Work to complete
Answer these questions using the forum thread about fetch and undici:
(a) How many rounds with request() were run successfully?
(b) According to the thread, why would a zlib problem show up only in fetch and not in request?
(c) What machine does the thread say reproduces the issue easily?

[[ Text for analysis, beginning ]]

Mar 26 '23 16:03 ronag

@jasnell How is createBrotliDecompress keeping a ref that stops shutdown?

Mar 26 '23 16:03 ronag

@KhafraDev any ideas?

Mar 26 '23 17:03 ronag

Can you repro with just undici.request? Is this a fetch specific issue?

undici.request does not cause this issue. Tested by running 100 rounds with request() successfully. The fetch() case causes the issue after 10 rounds on my laptop.

Mar 26 '23 17:03 AriPerkkio

And now I can't reproduce it. 😢

Mar 26 '23 17:03 ronag

I was hoping this wouldn't come up 😐. I've had this issue in the past, no idea how to debug it or even cause it. It might be an issue with web readable streams (ie. something like https://github.com/nodejs/node/issues/44985?), but I'm unsure.

If it is an issue with zlib, that'd make sense at least. request doesn't decompress the body so you'd only experience it in fetch (such as this issue).

Mar 26 '23 17:03 KhafraDev

And now I can't reproduce it. 😢

This reproduction case is a bit flaky. You may need to add more parallel requests or increase the const ROUNDS to make workers stuck. I guess it's also possible the API sets some request limit if you run the script constantly. I think the issue comes up when CPU load is high enough so maybe add some expensive task, like zipping a file, on background. I'm using Apple M2 Air and can reproduce the issue easily.

[[ Text for analysis, end ]]
[[ Provided records, beginning ]]

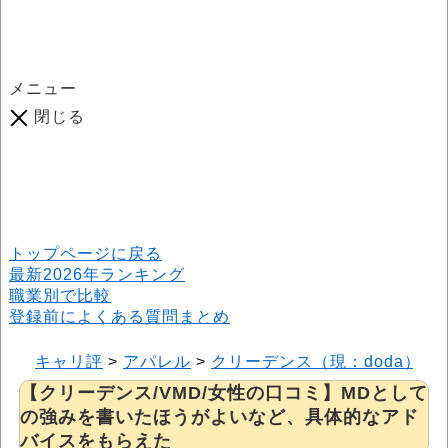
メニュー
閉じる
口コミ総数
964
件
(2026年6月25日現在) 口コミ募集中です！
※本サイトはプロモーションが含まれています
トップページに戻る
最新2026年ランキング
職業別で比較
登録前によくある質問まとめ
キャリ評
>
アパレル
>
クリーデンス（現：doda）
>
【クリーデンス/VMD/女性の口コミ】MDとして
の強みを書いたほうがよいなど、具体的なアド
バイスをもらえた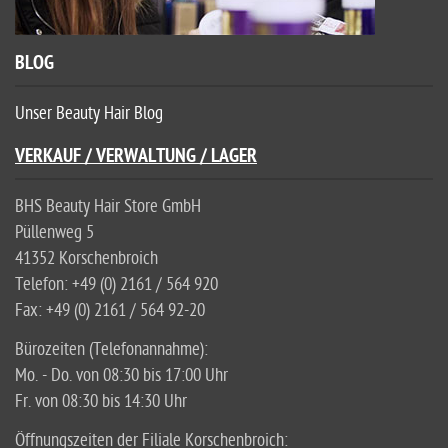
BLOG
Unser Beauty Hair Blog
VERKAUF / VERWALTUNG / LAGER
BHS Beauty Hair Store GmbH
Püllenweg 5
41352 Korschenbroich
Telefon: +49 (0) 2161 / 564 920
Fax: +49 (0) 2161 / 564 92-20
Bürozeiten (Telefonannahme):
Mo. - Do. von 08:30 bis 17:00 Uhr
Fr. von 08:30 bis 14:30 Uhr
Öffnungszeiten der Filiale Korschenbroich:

[[ Provided records, end ]]
[[ Provided records, beginning ]]

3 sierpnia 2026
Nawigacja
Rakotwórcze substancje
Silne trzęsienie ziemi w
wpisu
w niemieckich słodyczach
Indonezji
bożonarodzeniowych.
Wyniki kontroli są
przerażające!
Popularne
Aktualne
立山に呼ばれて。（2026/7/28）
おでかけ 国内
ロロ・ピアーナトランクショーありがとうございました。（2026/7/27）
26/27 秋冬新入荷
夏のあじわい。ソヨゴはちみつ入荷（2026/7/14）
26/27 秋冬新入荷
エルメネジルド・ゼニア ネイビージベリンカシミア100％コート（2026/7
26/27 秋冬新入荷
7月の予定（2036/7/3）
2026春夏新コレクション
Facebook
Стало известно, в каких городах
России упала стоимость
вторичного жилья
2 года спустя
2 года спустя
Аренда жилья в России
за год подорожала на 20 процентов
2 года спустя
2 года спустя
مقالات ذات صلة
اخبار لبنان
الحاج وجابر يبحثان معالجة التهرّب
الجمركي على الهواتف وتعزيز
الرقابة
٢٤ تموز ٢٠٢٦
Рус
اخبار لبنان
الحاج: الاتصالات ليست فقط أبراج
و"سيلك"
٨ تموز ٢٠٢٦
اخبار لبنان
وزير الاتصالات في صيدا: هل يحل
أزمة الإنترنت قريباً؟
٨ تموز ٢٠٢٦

[[ Provided records, end ]]

Result of the exercise
(a) 100 rounds.
(b) Because request doesn't decompress the body.
(c) An Apple M2 Air.